I’ve been using the term “philosophy of progress” a lot lately (such as calling for a new one, or critiquing the old ones). What does this term mean?

I use the term analogously to philosophy of science, philosophy of law, or philosophy of education. There are certain foundational questions relevant to the study of progress that border on or overlap with philosophy.

In outline, here are some of the main questions that I see as making up the philosophy of progress, grouped into four top-level topic areas: definition, evaluation, causation, and prescription.

Definition

  • What is progress?
  • What kinds of progress are there? (Scientific, technological, economic, moral, political…) How do they relate?
  • What is “true progress” or “human progress?”
  • How can we measure any of the above?

Evaluation

  • What are the benefits of (each type of) progress? Are they real or apparent? Healthy, or an “addiction?”
  • Specifically, how does progress relate to human happiness and well-being?
  • What are the costs and risks of progress? (Safety, economic upheaval, war, environmental impacts, health impacts, etc.?) Do they outweigh the benefits?
  • How do we make these tradeoffs?
  • Bottom line: is progress good?

Causation

  • What causes progress?
  • Regarding material progress specifically, what is the role of science? of economic freedom? of government investment? of individual geniuses or great leaders? of political stability? of corruption or lack thereof? of financial institutions? of natural resources? of societal trust? of other social norms? etc.
  • Are there inherent limits to progress?
  • What caused progress historically—why did it happen when and where it did?
  • What explains the pace of progress over time? On the face of it, progress seems to have been very slow for most of human history, and much faster in the last few centuries—why?
  • What can we expect for the pace of progress in the future? Will it continue, grind to a halt, accelerate to a singularity, something else?
  • How much control or agency do we have over progress?

Prescription

  • In the end, how should we regard progress and what should be our stance towards it?
  • Specifically, how should we regard inventors, scientists, entrepreneurs, policy-makers, social reformers, political activists, etc.? What social status should we grant them? Should we celebrate their achievements, and if so how?
  • How should we communicate about progress? How should it be taught in school? How should it be written about in the media? How should it be treated in movies and other pop culture?
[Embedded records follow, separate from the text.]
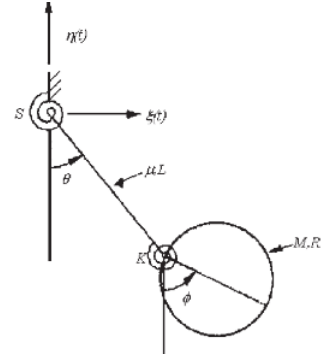
Figure 7. Mathematical model of fruit shaking ( Cooke & Rand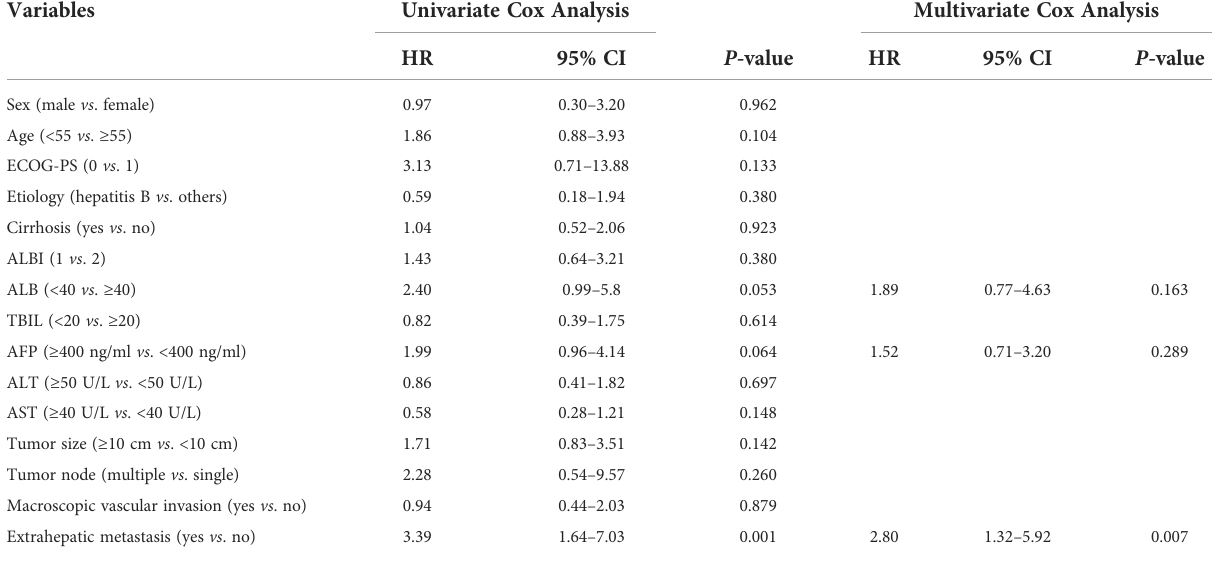
TABLE 4 Univariate and multivariate analyses of prognostic factors affecting PFS in advanced HCC.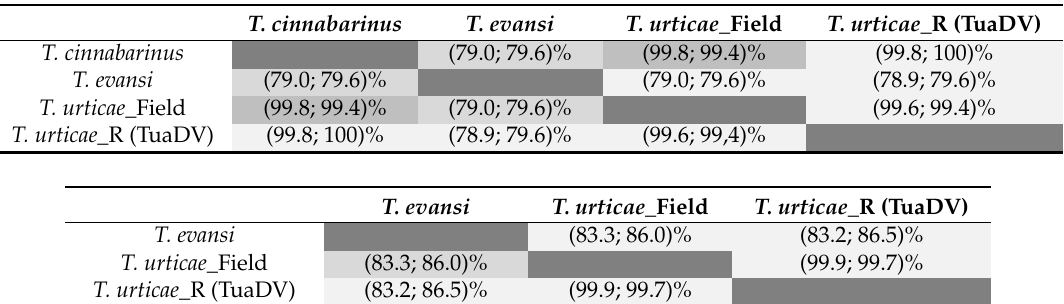
Table 3. Percentage identity (DNA; aa) between the TuaDVs. Upper panel . VP1 coding sequence (CDS)/protein isolated from field populations. Lower panel NS1 CDS/protein isolated from field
Etc.
  • What should everyone know about progress? What constitutes “industrial literacy”?
  • How should governments treat progress? How should the law keep up with an ever-changing, ever-progressing world?

In any “philosophy of X,” people pursuing X usually aren’t (explicitly) thinking about foundational questions. Biologists spend most of their time thinking about things like assays, not what fundamentally constitutes evidence or whether scientific facts are knowable; teachers spend most of their time thinking about curriculum or classroom size rather than about the purpose and social value of education; and engineers spend most of their time thinking about efficiencies and tolerances rather than why the Industrial Revolution began in Britain.

But in every case, a philosophy of X, implicit or explicit, affects the way that practitioners go about their pursuits. Whether progress is desirable, whether continued progress is possible, and what its main causal factors are will influence whether people attempt to make progress (or attempt to stop it), and what means they choose to do so. The answers to these questions will also affect the work of journalists, policymakers, educators, artists, etc.

Does a philosophy of progress really matter? You could take the position that the people who matter for progress mostly ignore all of this abstract talk and just respond to incentives, or even that technology has a will of its own which unfolds regardless of human choices. But those positions, too, are part of the philosophy of progress. So let’s get to figuring it out.